As Andy Aka's comment says, there is very likely more to this than a single pin for sending and receiving data, and currently the question is missing important detail. However, outlining one of the options might help you understand the detail that an answer needs.
Some examples of the type of detail which may be important, in no particular order, to answer the question:
- Data rate - how fast does the data need to be transferred?
- latency - how long can the delay be between sending and receiving data?
- is the data bit or byte orientated, and is it arbitrary binary?
- is the transfer one way or are their some use-cases which require
bidirectional transfers?
- e.g. can either end initiate a transfer; can Arduino 2 request data,
or is it only controlled by Arduino 1?
- e.g. will the 'slave' always be ready to receive data, or is their a
possibility that it will be unavailable or could lose data, and so
may need a retransmit?
- how many Arduino pins are available to implement the transfer
mechanism?
- how much CPU overhead is acceptable to achieve the data rate on
sender and receiver, is 20% available, or 10µs/byte, can either or
both ends 'block' waiting for a transfer?
- over what distance is the transfer going to happen, inches (cm),
yards (m), miles (km)?
You're outline diagram suggests that there is only a small amount of data in each transfer, but even that is not clear.
The simplest solution is to connect the Arduinos' ATmega SPI peripherals together, Arduino 1 as master, and Arduino 2 as slave. This requires at least two pins, clock and MOSI, between Arduino 1 and Arduino 2. It is the same number of pins as would be used by any synchronous shift-register based solution using external chips; the ATmegas on-board SPI peripheral is designed to implement the same mechanism.
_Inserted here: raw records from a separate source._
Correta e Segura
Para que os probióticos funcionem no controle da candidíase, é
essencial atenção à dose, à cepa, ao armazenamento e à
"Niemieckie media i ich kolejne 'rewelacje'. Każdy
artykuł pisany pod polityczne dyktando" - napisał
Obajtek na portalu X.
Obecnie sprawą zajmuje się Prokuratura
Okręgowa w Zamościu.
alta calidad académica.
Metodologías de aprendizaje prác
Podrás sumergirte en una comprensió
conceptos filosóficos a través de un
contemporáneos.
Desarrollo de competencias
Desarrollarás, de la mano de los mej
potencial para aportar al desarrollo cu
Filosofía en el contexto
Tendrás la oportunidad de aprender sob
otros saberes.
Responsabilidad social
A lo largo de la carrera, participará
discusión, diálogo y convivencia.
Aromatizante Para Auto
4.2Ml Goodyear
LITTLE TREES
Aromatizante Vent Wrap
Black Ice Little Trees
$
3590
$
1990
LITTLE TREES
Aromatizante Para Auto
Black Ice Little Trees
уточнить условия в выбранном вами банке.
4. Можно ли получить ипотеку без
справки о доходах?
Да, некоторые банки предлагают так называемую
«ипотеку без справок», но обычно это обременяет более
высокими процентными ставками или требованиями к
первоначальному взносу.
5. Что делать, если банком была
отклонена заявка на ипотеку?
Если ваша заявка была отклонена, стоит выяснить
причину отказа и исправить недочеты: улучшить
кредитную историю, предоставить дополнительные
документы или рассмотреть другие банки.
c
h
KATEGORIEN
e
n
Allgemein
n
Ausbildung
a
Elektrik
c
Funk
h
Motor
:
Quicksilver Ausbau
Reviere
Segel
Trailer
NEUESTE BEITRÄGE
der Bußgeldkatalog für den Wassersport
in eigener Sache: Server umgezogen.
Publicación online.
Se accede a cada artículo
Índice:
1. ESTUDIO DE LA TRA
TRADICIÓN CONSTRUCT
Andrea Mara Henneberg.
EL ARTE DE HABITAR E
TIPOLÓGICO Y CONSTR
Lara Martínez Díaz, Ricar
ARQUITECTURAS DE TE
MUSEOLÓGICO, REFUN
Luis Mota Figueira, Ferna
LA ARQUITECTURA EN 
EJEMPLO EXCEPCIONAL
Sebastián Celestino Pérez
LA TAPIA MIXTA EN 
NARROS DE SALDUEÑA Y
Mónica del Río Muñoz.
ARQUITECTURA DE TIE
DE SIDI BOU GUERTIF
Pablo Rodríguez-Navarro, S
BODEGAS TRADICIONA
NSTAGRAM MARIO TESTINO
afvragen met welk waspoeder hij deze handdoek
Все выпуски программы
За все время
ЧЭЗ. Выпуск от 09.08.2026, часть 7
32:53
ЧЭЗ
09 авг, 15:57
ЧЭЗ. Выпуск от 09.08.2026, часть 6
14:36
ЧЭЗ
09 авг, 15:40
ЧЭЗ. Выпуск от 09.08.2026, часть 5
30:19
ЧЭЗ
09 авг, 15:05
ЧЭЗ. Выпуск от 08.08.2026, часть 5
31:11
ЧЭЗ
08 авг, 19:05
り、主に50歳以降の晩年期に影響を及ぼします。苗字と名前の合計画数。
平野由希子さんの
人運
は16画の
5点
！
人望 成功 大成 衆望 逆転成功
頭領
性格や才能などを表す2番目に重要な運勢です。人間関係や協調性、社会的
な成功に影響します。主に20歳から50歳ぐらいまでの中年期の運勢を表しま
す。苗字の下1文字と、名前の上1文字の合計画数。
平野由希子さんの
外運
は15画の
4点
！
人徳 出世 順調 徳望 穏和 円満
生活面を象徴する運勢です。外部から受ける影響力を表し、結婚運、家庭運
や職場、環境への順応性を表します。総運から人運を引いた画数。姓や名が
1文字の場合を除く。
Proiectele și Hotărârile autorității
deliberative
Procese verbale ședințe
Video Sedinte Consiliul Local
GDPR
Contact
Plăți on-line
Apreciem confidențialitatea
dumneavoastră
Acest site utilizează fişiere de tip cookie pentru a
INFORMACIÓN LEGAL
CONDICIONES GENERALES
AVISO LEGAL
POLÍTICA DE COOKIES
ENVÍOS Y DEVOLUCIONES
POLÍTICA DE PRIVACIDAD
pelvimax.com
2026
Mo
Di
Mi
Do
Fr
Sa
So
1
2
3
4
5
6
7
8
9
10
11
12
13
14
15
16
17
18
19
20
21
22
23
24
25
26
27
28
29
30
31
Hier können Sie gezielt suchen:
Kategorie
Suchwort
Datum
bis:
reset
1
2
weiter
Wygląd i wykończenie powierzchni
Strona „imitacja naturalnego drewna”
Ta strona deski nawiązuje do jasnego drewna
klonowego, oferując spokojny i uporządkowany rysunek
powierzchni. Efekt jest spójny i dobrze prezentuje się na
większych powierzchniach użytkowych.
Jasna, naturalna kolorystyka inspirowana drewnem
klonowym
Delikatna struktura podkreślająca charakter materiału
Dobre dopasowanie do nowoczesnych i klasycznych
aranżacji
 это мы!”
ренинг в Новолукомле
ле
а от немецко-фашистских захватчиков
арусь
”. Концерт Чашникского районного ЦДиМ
If the transfer might sometimes be faster or earlier than the slave, Arduino 2, can use the data, then a buffer would be some RAM in the receiving (slave, Arduino 2) ATmega. Or an extra pin could be used to send data back from the slave, Arduino 2 , to the master, Arduino 1 to control the transmission rate. Flow-control would be handled in software, and not by the SPI peripheral.
The ATmega's SPI peripheral transfers 8 bits at a time, which looks comparable to your solution outline.
The ATmega SPI peripheral is synchronous, and so has a clock signal, generated by the master. The clock can stopped while there is no data to transfer. The slave SPI will set a flag when a byte has been received. So there is a way to inform the slave that data is ready.
Further, the slave SPI peripheral can raise an interrupt when a byte has been received, so an interrupt service routine running on the slave can copy the byte into an in-RAM buffer. So the transfer does not need to be limited to one byte.
Also, the master SPI peripheral can raise an interrupt when the transfer of a byte is complete, so an interrupt service routine could send multiple bytes of data from an in-RAM buffer with a relatively small overhead.
The SPI peripheral is capable of simultaneously sending and receiving data, so any 'handshaking' that the software running on the master might need to ensure it isn't sending data too fast can also be implemented in your software.
Also, because the SPI peripheral data rate can be up to 4Mbit/second the data rate is higher than an asynchronous transfer, and is as quick as the ATmega could transfer data over any serial connection to an external device. Further, the latency (time lag) between sending data from the master to the slave can be quite low, at a few clock cycles over 2µs. At this rate, it might make sense to send smaller amounts of data if the data transfer needs are less than a byte at a time.
Finally, the SPI peripheral also supports an enable or select signal, so that more than one slave device can be driven by one master.
Of course, all of this could be implemented in software, without the use of the SPI peripheral, but using only digital read and write of GPIO pins. Some benefit would be a software approach could use any available pins, and the transfer wouldn't need to be byte orientated, or use a byte-size 'packet. Software will transfer more slowly, and have a larger CPU overhead than the hardware SPI peripheral, but it is more flexible.